When people from different generations discuss music, discord is often the result. It’s a rare teenager that enjoys Lawrence Welk’s version of “Moon River,” and no one bought her grandmother a Jay-Z album for Easter.
But an orchestra that has come together for Front Range Christian School’s performance of “Fiddler on the Roof” includes ninth-graders and 50-year-olds, and they are making beautiful music together.
“It’s the camaraderie. It’s fun to play with the kids,” said Maurine Maltrud, a violinist in the multigenerational ensemble. “It’s different than playing with all adults, but it’s great.”
Maltrud and her trumpet-playing husband, Steve, have been playing with Front Range students for five years. The orchestra attracts kids and adults who have no connection to the school but keep coming back year after year to play together.
The couple find it rewarding to watch their junior band mates mature as musicians during the run-up to the spring performance.
“It’s a good chance to mentor them,” Steve Maltrud said. “I just love seeing the kids rise to the occasion. We play in another orchestra with professional musicians, and it isn’t this much fun.”
Violinist Renee Watson, 14, respects her musical elders.
“It’s really cool. I haven’t played with a lot of people older and with more experience,” Watson said. “It’s helped me a lot.
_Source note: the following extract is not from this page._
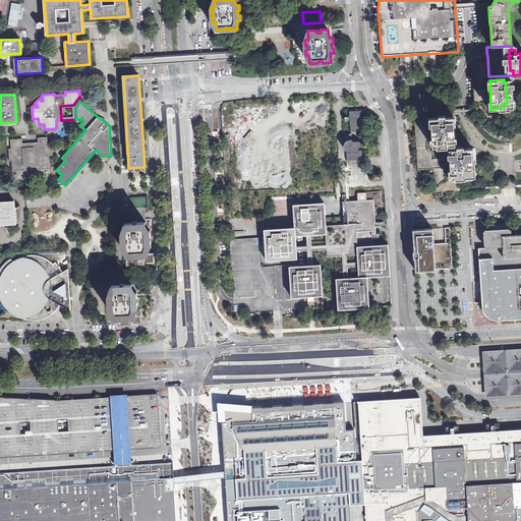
[(354,161),(359,161),(361,161),(362,160),(362,151),(362,150),(361,150),(358,150),(358,148),(359,148),(361,148),(362,146),(362,145),(361,143),(360,142),(359,142),(357,142),(356,132),(360,132),(363,132),(364,131),(363,117),(363,111),(362,110),(357,110),(350,110),(349,111),(349,112),(349,114),(350,131),(351,132),(352,133),(352,141),(350,141),(348,141),(347,143),(346,146),(346,155),(347,160),(347,161),(354,161)]
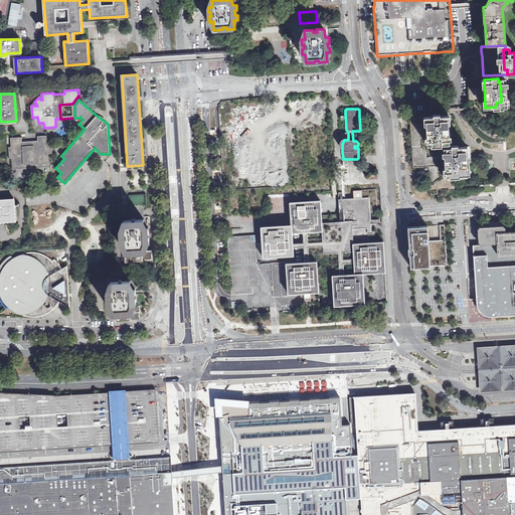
[(441,198),(441,194),(443,194),(447,196),(448,193),(449,191),(455,190),(454,186),(454,176),(468,175),(466,147),(455,147),(455,144),(453,144),(451,115),(443,116),(423,117),(419,117),(419,114),(416,114),(416,117),(410,118),(413,168),(420,167),(422,167),(424,167),(428,167),(431,194),(438,194),(438,198),(441,198)]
I can look at them for help and imitate them in how they’re playing.”
Conductor Lee Martin said playing with more experienced musicians provides a big benefit for students in the orchestra.
“You can tell a kid to try something like this or that,” Martin said, “but when they get next to someone with experience, the light just goes on.”
The orchestra, which includes students from Carmody Middle School, Chatfield High and even some community colleges, attracts musicians by reputation and word of mouth.
Many of the younger performers are the top musicians at their schools, Martin said. But in the Front Range Christian orchestra, the students learn from musicians who’ve been playing since before they were born.
“It’s a little intimidating at first,” said violinist Sarah Martin, 18. “It goes away, though, once you get comfortable with the music.”
Yet that doesn’t mean the young people take a back seat, Martin said. The older musicians not only encourage their younger counterparts, they take every opportunity to push them into the spotlight, including solos.
“You can’t ask for people to be any better than that,” Martin said. “They’re letting the younger people have that experience.”